====== Records provided ======

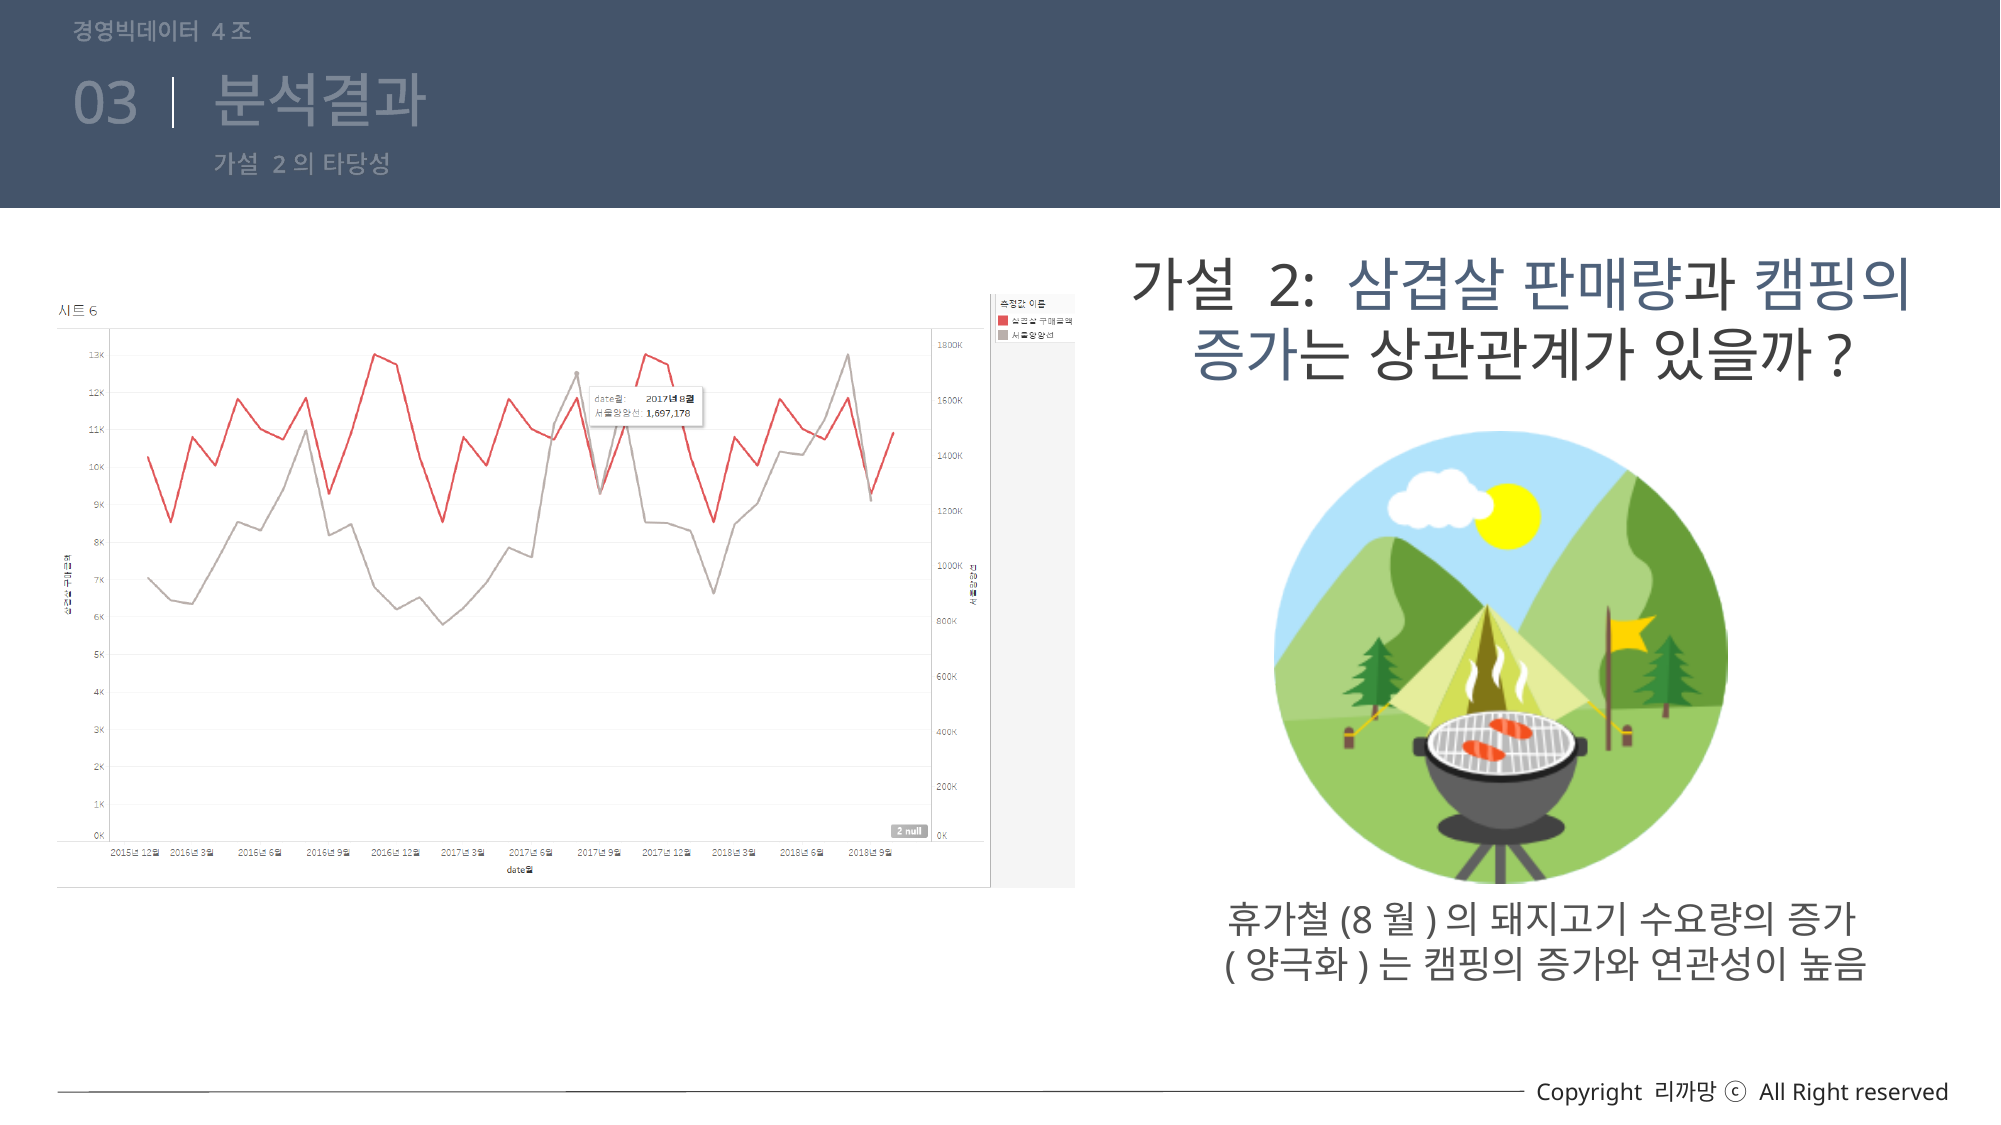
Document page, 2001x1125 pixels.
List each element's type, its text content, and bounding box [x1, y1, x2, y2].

list 03 [57, 65, 198, 144]
picture [57, 294, 1075, 888]
text_box 휴가철(8월)의 돼지고기 수요량의 증가(양극화)는 캠핑의 증가와 연관성이 높음 [1189, 888, 1905, 993]
list 경영빅데이터 4조 [57, 12, 198, 53]
list 가설 2의 타당성 [198, 0, 883, 294]
picture [1274, 431, 1728, 885]
text_box 가설 2: 삼겹살 판매량과 캠핑의 증가는 상관관계가 있을까? [1101, 240, 1943, 396]
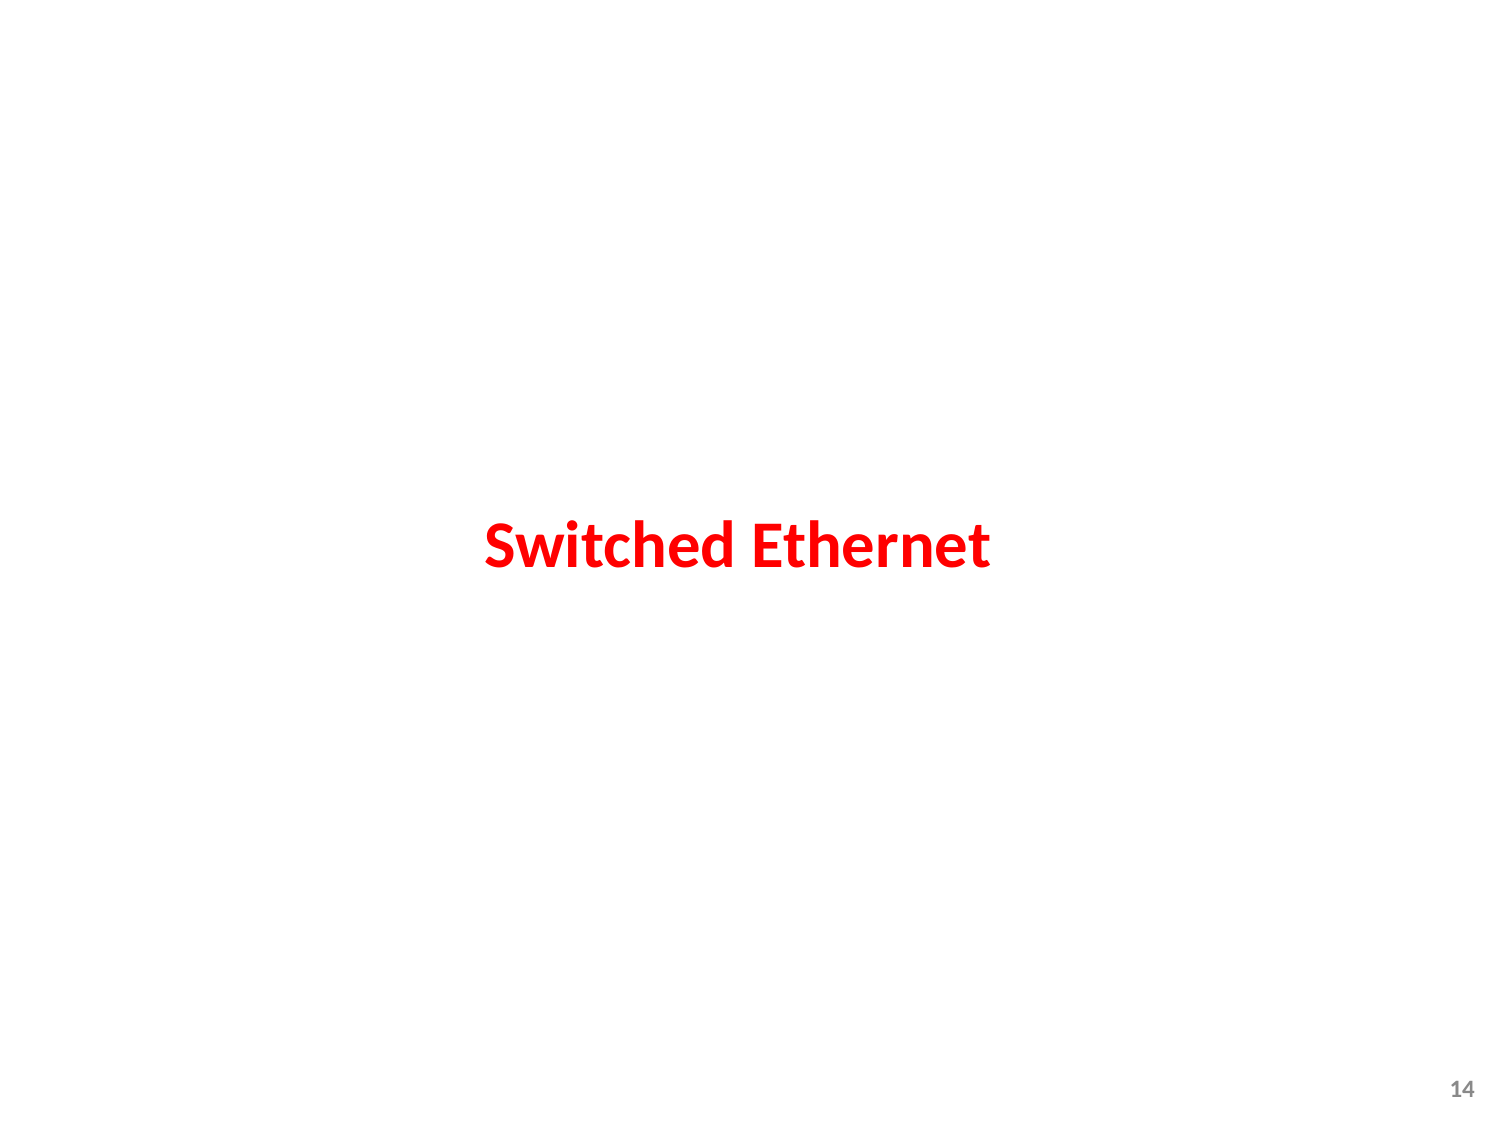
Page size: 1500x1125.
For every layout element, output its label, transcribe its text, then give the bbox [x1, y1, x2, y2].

title Switched Ethernet [100, 420, 1376, 662]
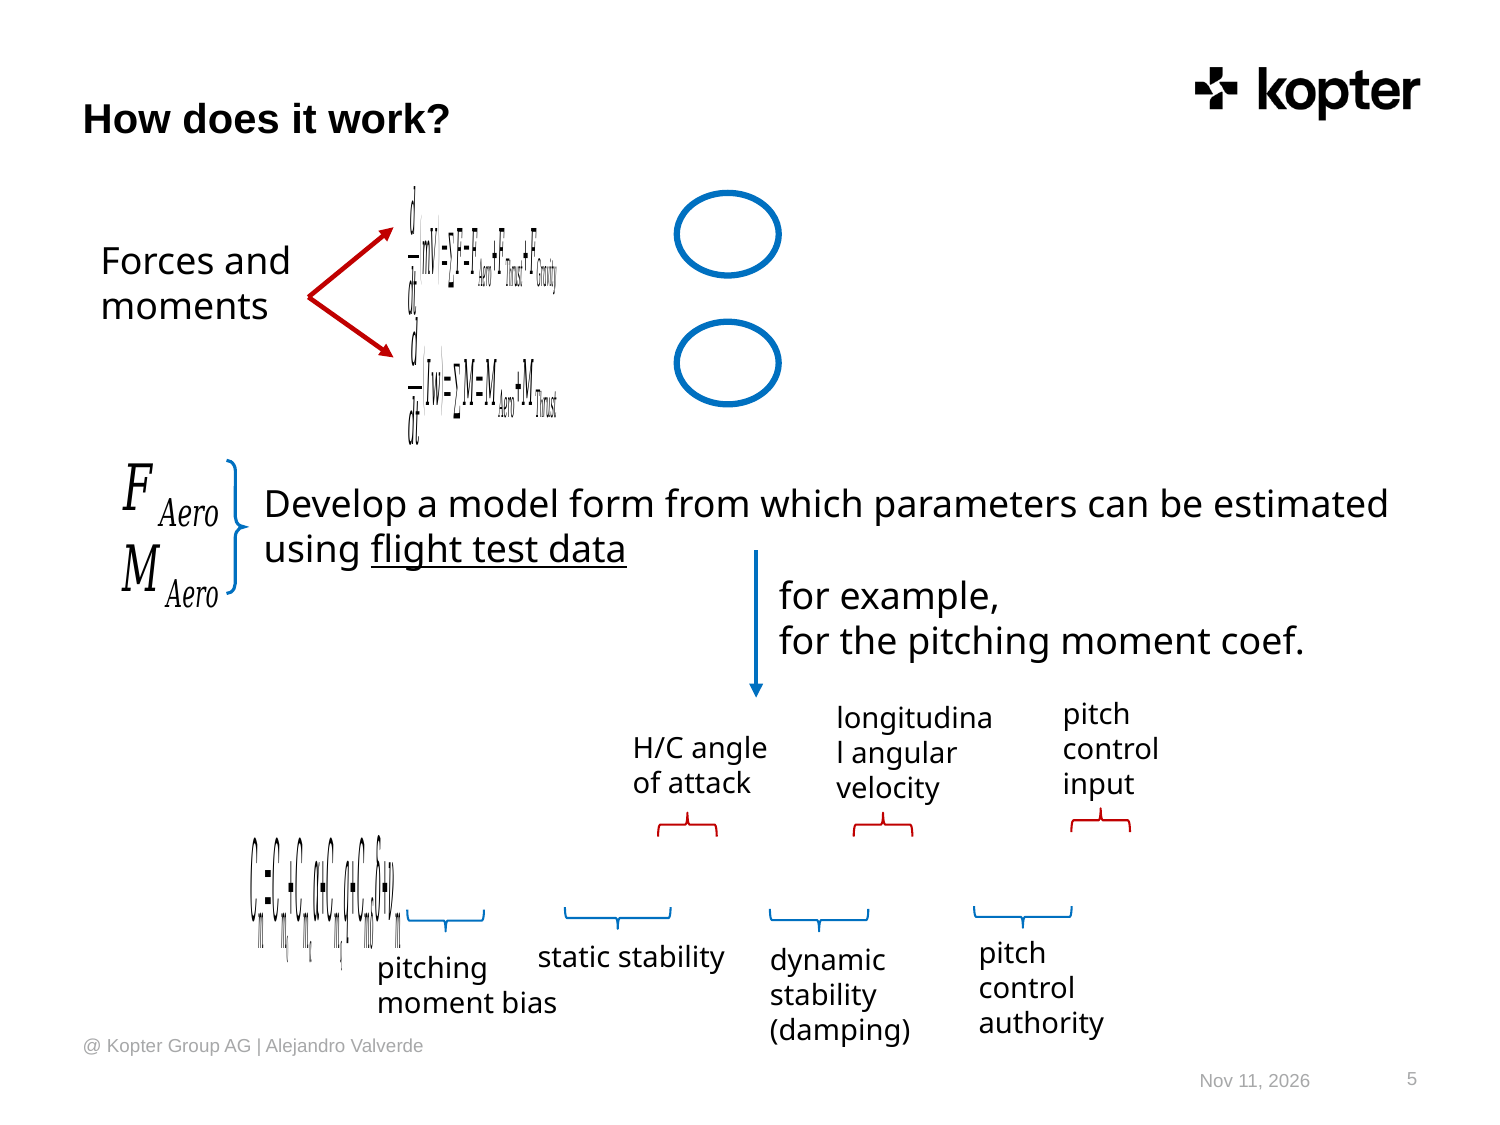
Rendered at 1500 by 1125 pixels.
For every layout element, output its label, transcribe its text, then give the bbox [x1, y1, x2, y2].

text_box pitch control authority [978, 934, 1147, 990]
text_box longitudinal angular velocity [836, 699, 998, 769]
text_box dynamic stability (damping) [769, 941, 938, 996]
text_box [308, 297, 394, 358]
text_box [406, 909, 485, 932]
text_box [675, 320, 780, 406]
text_box static stability [537, 937, 804, 993]
slide_number 22-Feb-18 [1181, 1069, 1329, 1099]
text_box [564, 907, 672, 930]
text_box [769, 908, 869, 932]
text_box [226, 459, 246, 595]
picture [1194, 66, 1421, 121]
text_box Develop a model form from which parameters can be estimated using flight test data [263, 480, 1409, 529]
text_box pitching moment bias [376, 948, 560, 1004]
list @ Kopter Group AG | Alejandro Valverde [82, 1033, 703, 1063]
text_box [675, 191, 780, 277]
text_box H/C angle of attack [632, 729, 779, 799]
text_box pitch control input [1062, 695, 1224, 765]
text_box Forces and moments [100, 236, 308, 358]
text_box [657, 812, 718, 837]
text_box [1070, 807, 1131, 833]
text_box [973, 906, 1073, 929]
slide_number 5 [1328, 1067, 1418, 1097]
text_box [308, 227, 394, 297]
title How does it work? [82, 64, 1153, 142]
text_box [853, 812, 913, 837]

======

• Required work: I'd like every record transcribed exactly, with no pictures carried over.

• Exercise answer:
Document page, 2001x1125 pixels.
List each element's type, its text content, and bounding box [x1, y1, x2, y2].

list 03 [57, 65, 198, 144]
picture [57, 294, 1075, 888]
text_box 휴가철(8월)의 돼지고기 수요량의 증가(양극화)는 캠핑의 증가와 연관성이 높음 [1189, 888, 1905, 993]
list 경영빅데이터 4조 [57, 12, 198, 53]
list 가설 2의 타당성 [198, 0, 883, 294]
picture [1274, 431, 1728, 885]
text_box 가설 2: 삼겹살 판매량과 캠핑의 증가는 상관관계가 있을까? [1101, 240, 1943, 396]
Page size: 1500x1125.
For every layout element, output its label, transcribe its text, then give the bbox [x1, y1, x2, y2].

title Switched Ethernet [100, 420, 1376, 662]
Rendered at 1500 by 1125 pixels.
For every layout element, output its label, transcribe its text, then give the bbox [x1, y1, x2, y2].

text_box pitch control authority [978, 934, 1147, 990]
text_box longitudinal angular velocity [836, 699, 998, 769]
text_box dynamic stability (damping) [769, 941, 938, 996]
text_box [308, 297, 394, 358]
text_box [406, 909, 485, 932]
text_box [675, 320, 780, 406]
text_box static stability [537, 937, 804, 993]
slide_number 22-Feb-18 [1181, 1069, 1329, 1099]
text_box [564, 907, 672, 930]
text_box [769, 908, 869, 932]
text_box [226, 459, 246, 595]
picture [1194, 66, 1421, 121]
text_box Develop a model form from which parameters can be estimated using flight test data [263, 480, 1409, 529]
text_box pitching moment bias [376, 948, 560, 1004]
list @ Kopter Group AG | Alejandro Valverde [82, 1033, 703, 1063]
text_box [675, 191, 780, 277]
text_box H/C angle of attack [632, 729, 779, 799]
text_box pitch control input [1062, 695, 1224, 765]
text_box Forces and moments [100, 236, 308, 358]
text_box [657, 812, 718, 837]
text_box [1070, 807, 1131, 833]
text_box [973, 906, 1073, 929]
slide_number 5 [1328, 1067, 1418, 1097]
text_box [308, 227, 394, 297]
title How does it work? [82, 64, 1153, 142]
text_box [853, 812, 913, 837]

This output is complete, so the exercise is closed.